Book for studying Calculus I So I'm taking Calculus I in college. However I'm not taking the grades I want to and I have sort of difficulties using my teacher material (theoretical and exercises). I'm looking for a book that has a good explanation of the content and also solved exercises (which is a very important thing that I'm missing). So here is a list of books my college has: 
Calculus: T. M. Apostol 1994 Vol. I. Reverté
A First Course in Real Analysis: Murrey H. Protter and Charles B. Morrey 1993 Springer-Verlag
Introduction to Real Analysis: R. G. Bartle e D. Sherbert 1991 2nd ed.
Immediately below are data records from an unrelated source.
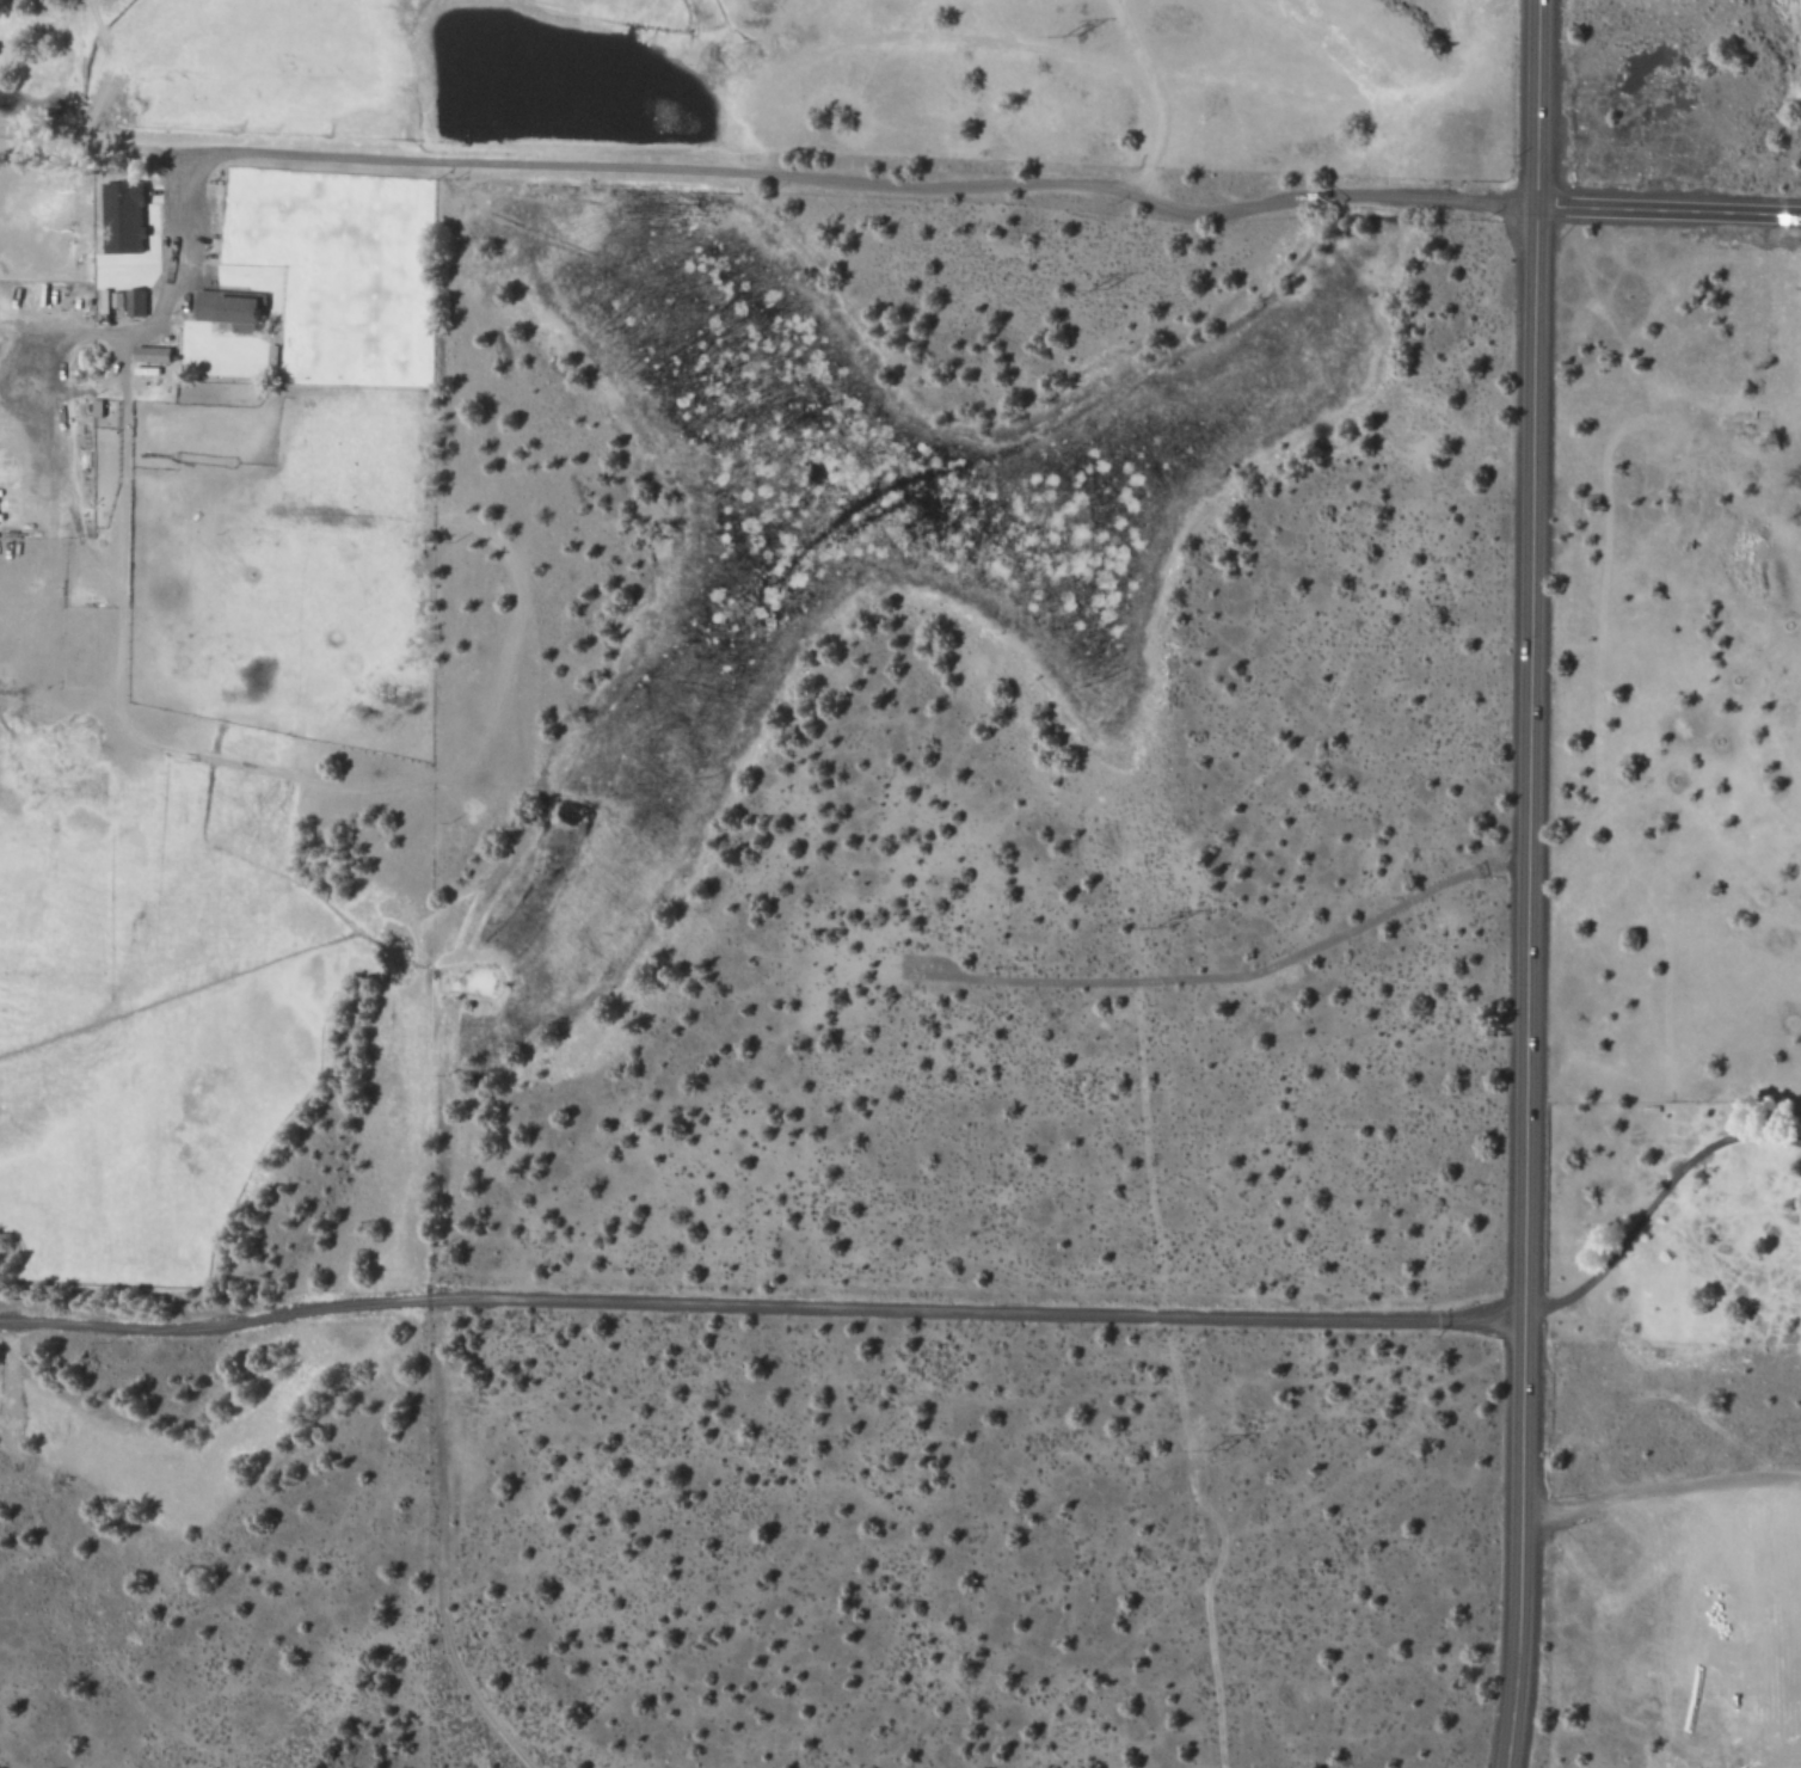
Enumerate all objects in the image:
power tower: (1065, 34)
crop: (845, 77)
road: (858, 185)
road: (1668, 211)
building: (125, 218)
power tower: (1086, 289)
building: (135, 302)
building: (232, 309)
building: (154, 354)
building: (97, 408)
crop: (146, 747)
road: (1529, 884)
power tower: (1154, 928)
road: (761, 1304)
power tower: (1212, 1449)
road: (1214, 1563)
road: (442, 1617)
John Wiley
Advanced Calculus: A. E. Taylor and W. R. Mann 1972 John Wiley
M. Spivak, Calculus, 3rd Ed., Cambridge University Press, 2006.
What is in your opinion the best book for self study (I'm going to repeat the examinations next semester but I'll be studying on my own). If there is a better book than the ones on this list please tell me. Thanks!!
 A: Some of the books you mentioned deal with real analysis, which go well beyond the level of a first-semester calculus course. You will in fact need three or four semesters of calculus (depending on your institution), linear algebra, and proof-writing skills before you can go near those.
When I was self-studying Calculus I and II over the summer, I used two texts: A First Course in Calculus, Third Edition by Serge Lang and Calculus and Analytic Geometry, Fifth Edition by Thomas and Finney. Both are older editions that I inherited, so you may only be able to get newer editions. I found that the Lang was great for providing a strong theoretical foundation to calculus; his proofs are quite clear and offer deeper insights to the subject than you would simply get from a minimal amount of technique. The Thomas and Finney was suitable for filling in some of the gaps not covered in the Lang such as implicit differentiation and some physical applications of integration such as the shell/washer methods, Theorems of Pappus, moments, center of mass, etc. 
I felt that the Lang was deficient when it came to series and sequences; in this respect the Thomas and Finney was far superior in articulating the concepts with plenty of examples.
Both texts had the answers to both the odd- and even-numbered exercises, although I am not sure if this is still true for newer editions.
Aside from book materials, Paul's Online Notes for Calculus are a fine supplementary resource if you need some extra clarification.
A: I have read over the Apostol's Calculus Volume 1 line by line after finishing the course I had on the calculus! It was a grief for me that I didn't do this when I had the course.
$1.$ The author is really really good in writing. It always provides motivations for the subjects via historical remarks or intuition. 
$2.$ Furthermore, this is best fitted for those who have a nice background in elementary mathematics and want to go through a rigorous theoretical approach to calculus. 
$3.$ The proofs are nice and clear and sometimes they challenge you to do some parts by yourself. 
$4.$ The book contains final answers to the exercises that does not require a proof. 
$5.$ It also makes you ready for a good transition to real analysis in future.
In conclusion, I honestly enjoyed reading this book and suggest this to anyone who may look for a book for a first course in calculus. 
A: Apostol is a very rigorous book. I studied both Apostol and Stewart. If you have some solid background already, I'd recommend you to get involved in Apostol. However, for a beginner, it is somewhat difficult. Firstly, you can consider a book like Stewart, Thomas and solve some problems to improve your thinking. Then, you can make a transition to rigorous proofs.
A: Paul's Math notes for calculus I, you can find it on google.
And Calculus-Early Transcendentals(2010 7th Ed Stewart)
These books are pretty good for self study.